(Dataset entries)
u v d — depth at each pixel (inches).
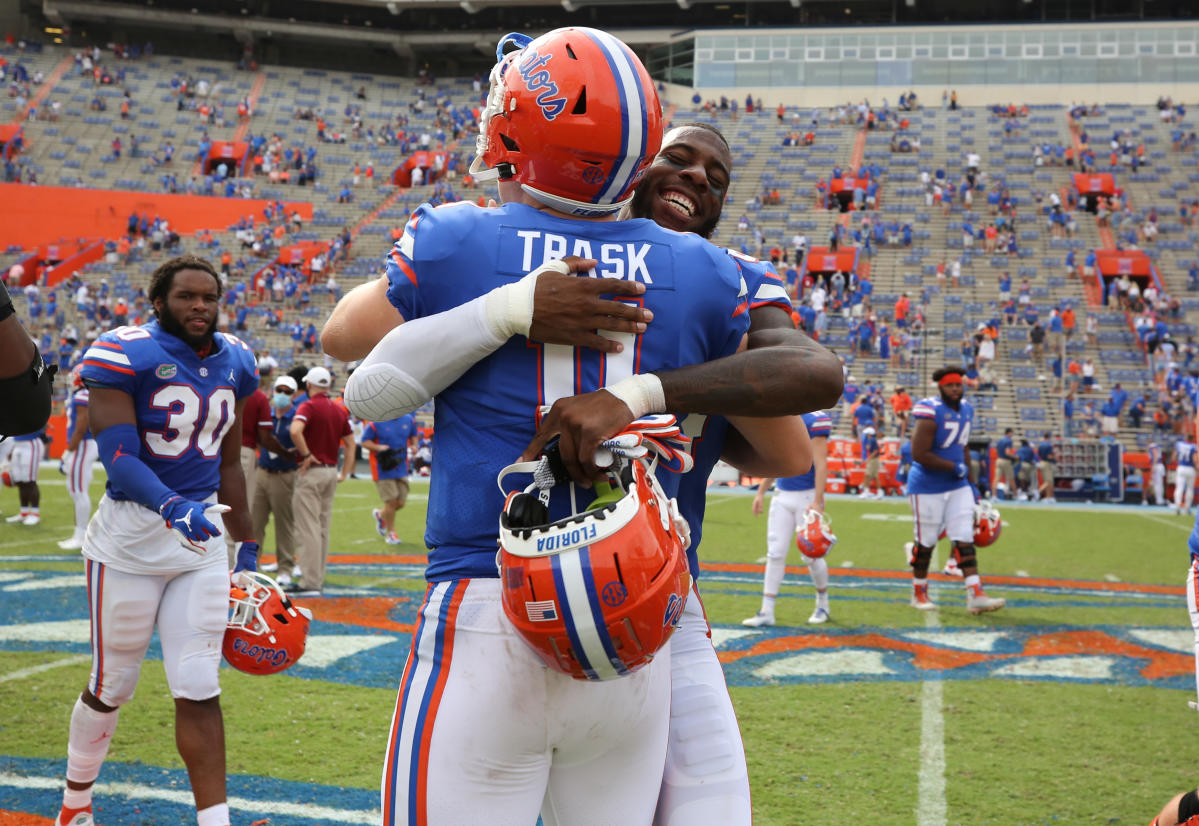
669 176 97.2
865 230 1362.0
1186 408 958.4
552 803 71.5
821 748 170.1
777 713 191.5
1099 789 150.9
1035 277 1259.8
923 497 306.5
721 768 70.9
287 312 1254.3
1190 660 242.2
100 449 126.3
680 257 68.2
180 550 125.3
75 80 1777.8
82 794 128.3
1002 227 1355.8
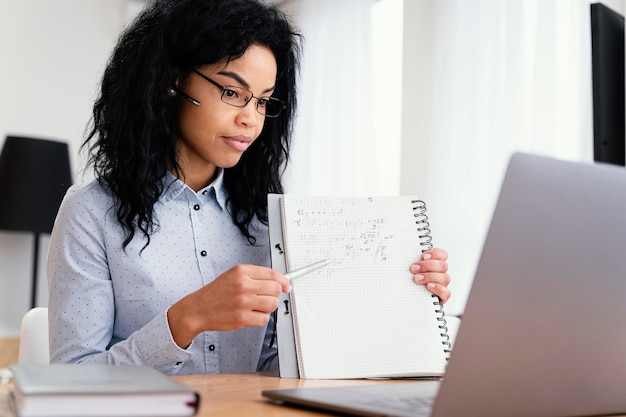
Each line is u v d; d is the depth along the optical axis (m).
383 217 1.26
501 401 0.71
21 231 3.56
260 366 1.48
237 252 1.45
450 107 3.15
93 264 1.32
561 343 0.75
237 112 1.32
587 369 0.78
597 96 1.39
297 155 3.98
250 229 1.48
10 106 3.99
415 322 1.21
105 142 1.40
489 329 0.69
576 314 0.75
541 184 0.70
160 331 1.11
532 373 0.73
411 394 0.85
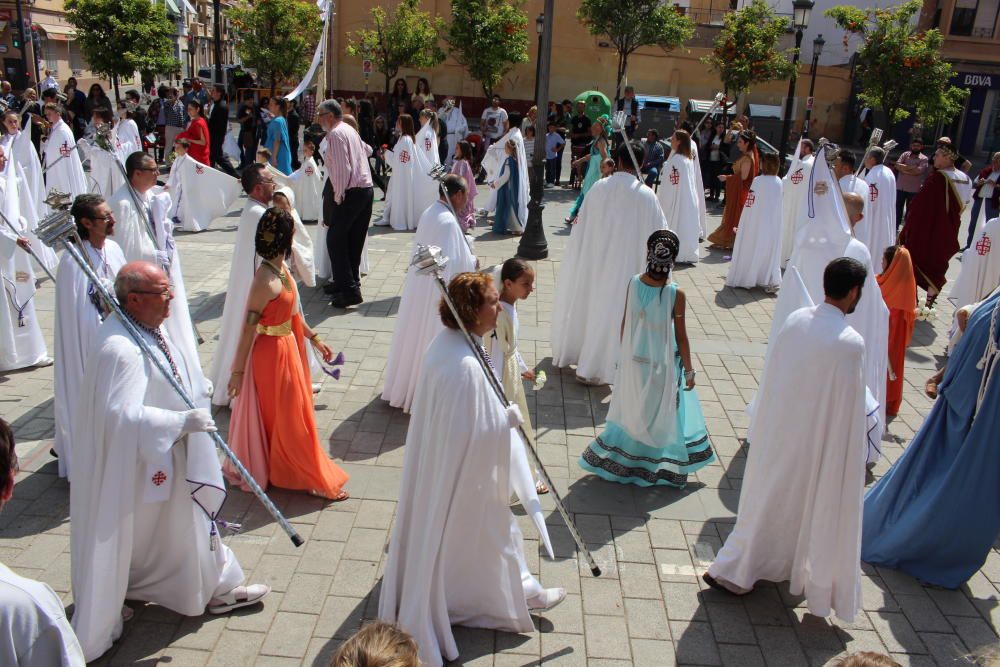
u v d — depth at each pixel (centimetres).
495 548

• Exercise description:
Return each line of the records above in which the word "pixel" occurs.

• Your response:
u v d — depth at each pixel (inches).
u v d — depth at each pixel (centimetres).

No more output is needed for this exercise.